> **Problem statement**
Would you transcribe the records below from the line with "vfov_deg: 102.1" to the line with "hfov_deg: 13.5", ends included, exactly and with nothing more, leaving the pictures out?

==== Data shown ====

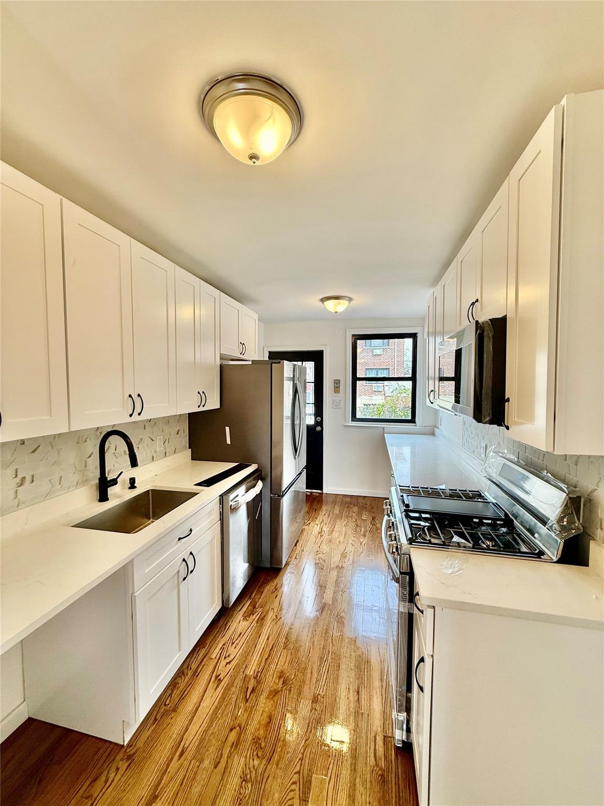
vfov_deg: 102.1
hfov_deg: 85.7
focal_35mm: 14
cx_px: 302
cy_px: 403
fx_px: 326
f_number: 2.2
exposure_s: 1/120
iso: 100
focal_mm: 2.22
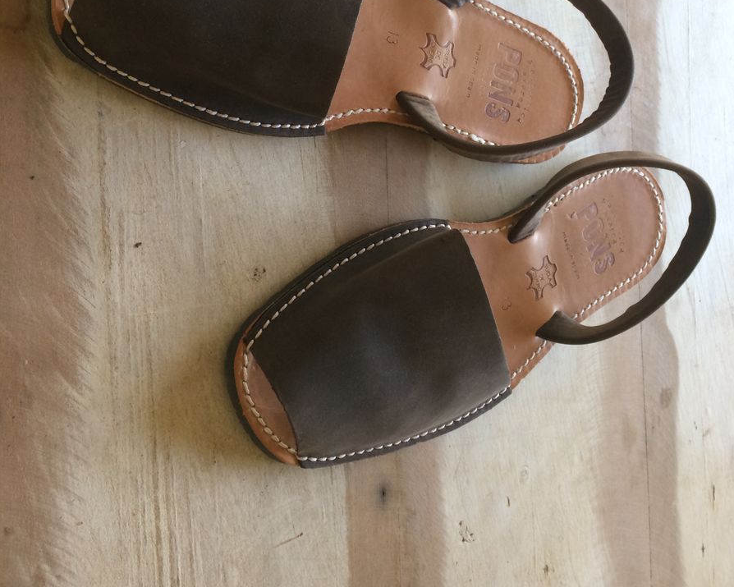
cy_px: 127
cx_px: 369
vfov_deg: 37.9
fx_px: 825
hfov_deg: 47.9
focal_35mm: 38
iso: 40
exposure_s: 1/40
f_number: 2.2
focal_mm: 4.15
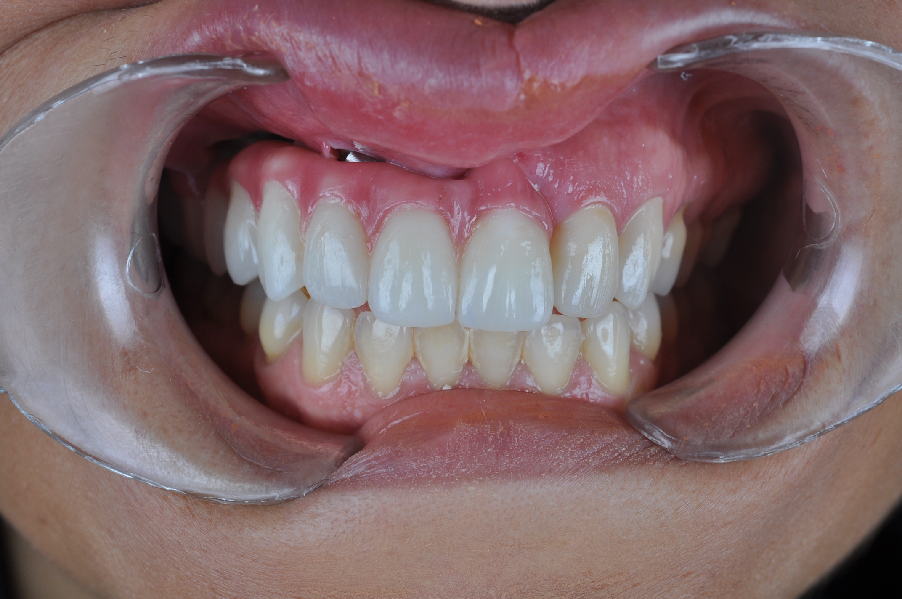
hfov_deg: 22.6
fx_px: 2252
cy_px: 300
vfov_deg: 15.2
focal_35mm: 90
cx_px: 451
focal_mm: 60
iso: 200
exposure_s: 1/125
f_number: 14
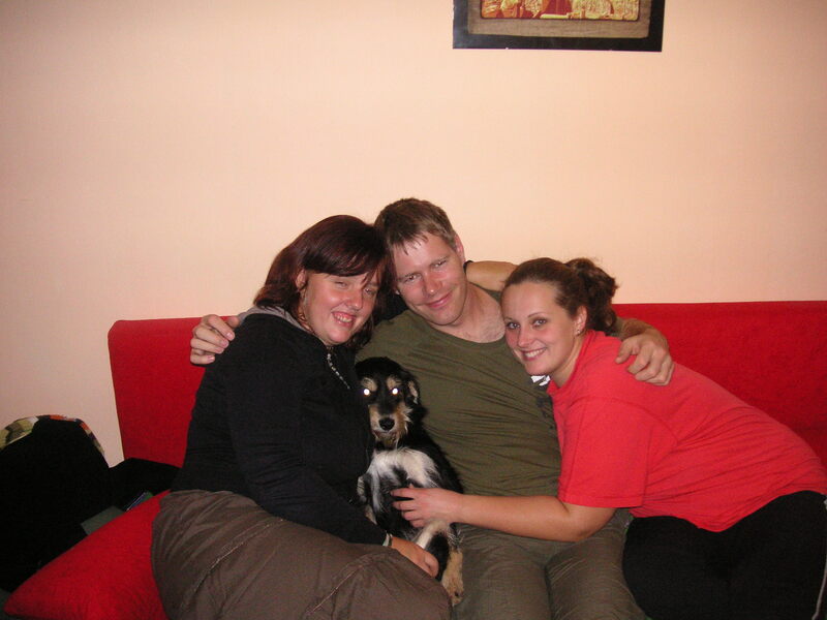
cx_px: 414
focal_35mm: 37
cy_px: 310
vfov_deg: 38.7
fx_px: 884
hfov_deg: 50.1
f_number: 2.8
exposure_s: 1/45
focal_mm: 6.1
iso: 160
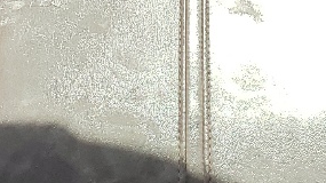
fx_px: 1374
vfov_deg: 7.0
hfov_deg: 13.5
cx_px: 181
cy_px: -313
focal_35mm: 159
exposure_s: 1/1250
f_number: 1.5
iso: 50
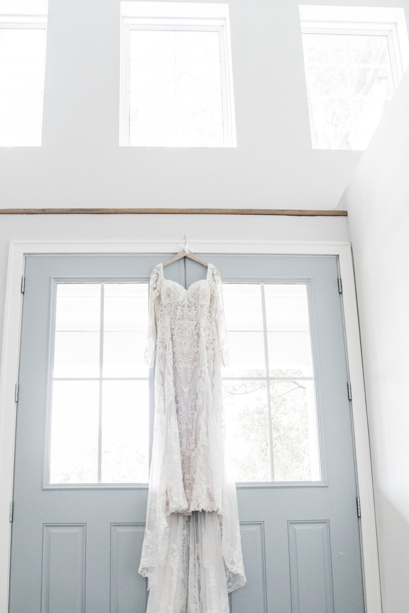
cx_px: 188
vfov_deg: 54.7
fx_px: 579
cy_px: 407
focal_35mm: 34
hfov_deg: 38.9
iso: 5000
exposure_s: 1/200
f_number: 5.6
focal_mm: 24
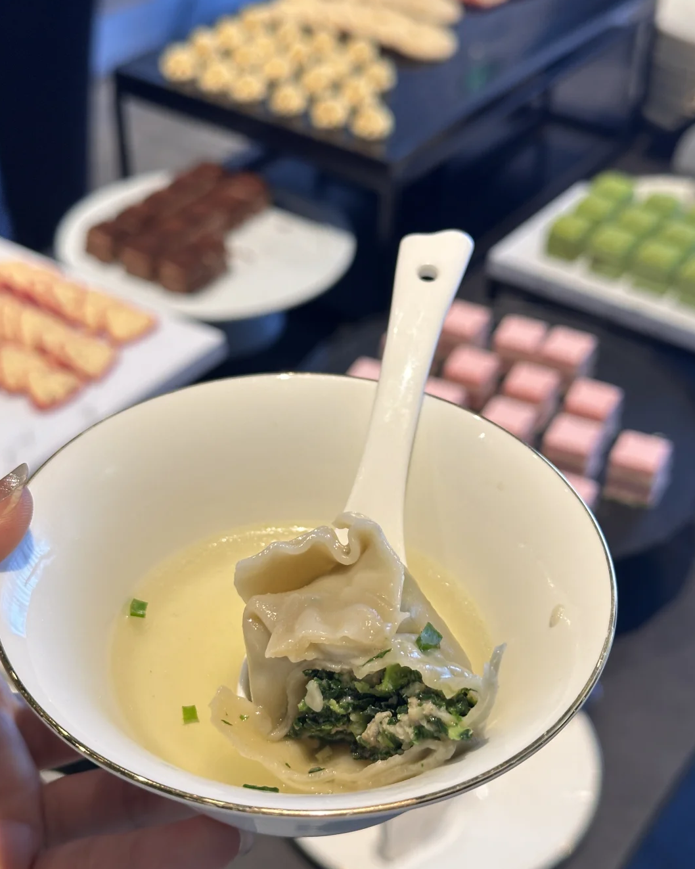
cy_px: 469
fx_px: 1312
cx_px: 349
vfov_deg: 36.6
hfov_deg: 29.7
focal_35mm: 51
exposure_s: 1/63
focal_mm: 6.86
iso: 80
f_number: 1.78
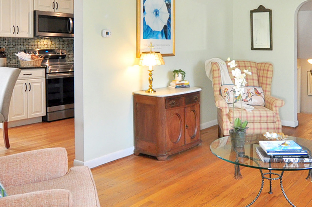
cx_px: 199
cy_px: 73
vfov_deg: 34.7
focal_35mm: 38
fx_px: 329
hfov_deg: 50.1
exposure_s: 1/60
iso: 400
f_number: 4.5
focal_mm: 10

====
==== Data shown ====

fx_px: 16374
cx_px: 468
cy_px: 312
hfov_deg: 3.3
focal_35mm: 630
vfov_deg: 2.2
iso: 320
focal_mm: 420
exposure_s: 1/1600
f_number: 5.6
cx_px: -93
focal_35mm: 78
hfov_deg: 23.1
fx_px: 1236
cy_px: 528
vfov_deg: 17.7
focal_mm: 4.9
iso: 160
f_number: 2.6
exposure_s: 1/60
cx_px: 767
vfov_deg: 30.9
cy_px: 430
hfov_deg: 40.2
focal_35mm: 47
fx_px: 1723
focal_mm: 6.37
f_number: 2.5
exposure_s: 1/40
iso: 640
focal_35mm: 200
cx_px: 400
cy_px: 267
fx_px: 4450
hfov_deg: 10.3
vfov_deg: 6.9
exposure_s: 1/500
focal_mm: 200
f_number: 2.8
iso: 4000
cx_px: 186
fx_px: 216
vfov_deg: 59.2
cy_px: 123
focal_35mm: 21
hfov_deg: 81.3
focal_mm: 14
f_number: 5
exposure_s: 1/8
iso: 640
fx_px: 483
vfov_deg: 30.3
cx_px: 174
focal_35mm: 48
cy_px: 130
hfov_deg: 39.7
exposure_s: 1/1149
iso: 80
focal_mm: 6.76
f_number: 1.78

====

> **Solution to the exercise**
vfov_deg: 102.1
hfov_deg: 85.7
focal_35mm: 14
cx_px: 302
cy_px: 403
fx_px: 326
f_number: 2.2
exposure_s: 1/120
iso: 100
focal_mm: 2.22
cy_px: 127
cx_px: 369
vfov_deg: 37.9
fx_px: 825
hfov_deg: 47.9
focal_35mm: 38
iso: 40
exposure_s: 1/40
f_number: 2.2
focal_mm: 4.15
hfov_deg: 22.6
fx_px: 2252
cy_px: 300
vfov_deg: 15.2
focal_35mm: 90
cx_px: 451
focal_mm: 60
iso: 200
exposure_s: 1/125
f_number: 14
cx_px: 414
focal_35mm: 37
cy_px: 310
vfov_deg: 38.7
fx_px: 884
hfov_deg: 50.1
f_number: 2.8
exposure_s: 1/45
focal_mm: 6.1
iso: 160
fx_px: 1374
vfov_deg: 7.0
hfov_deg: 13.5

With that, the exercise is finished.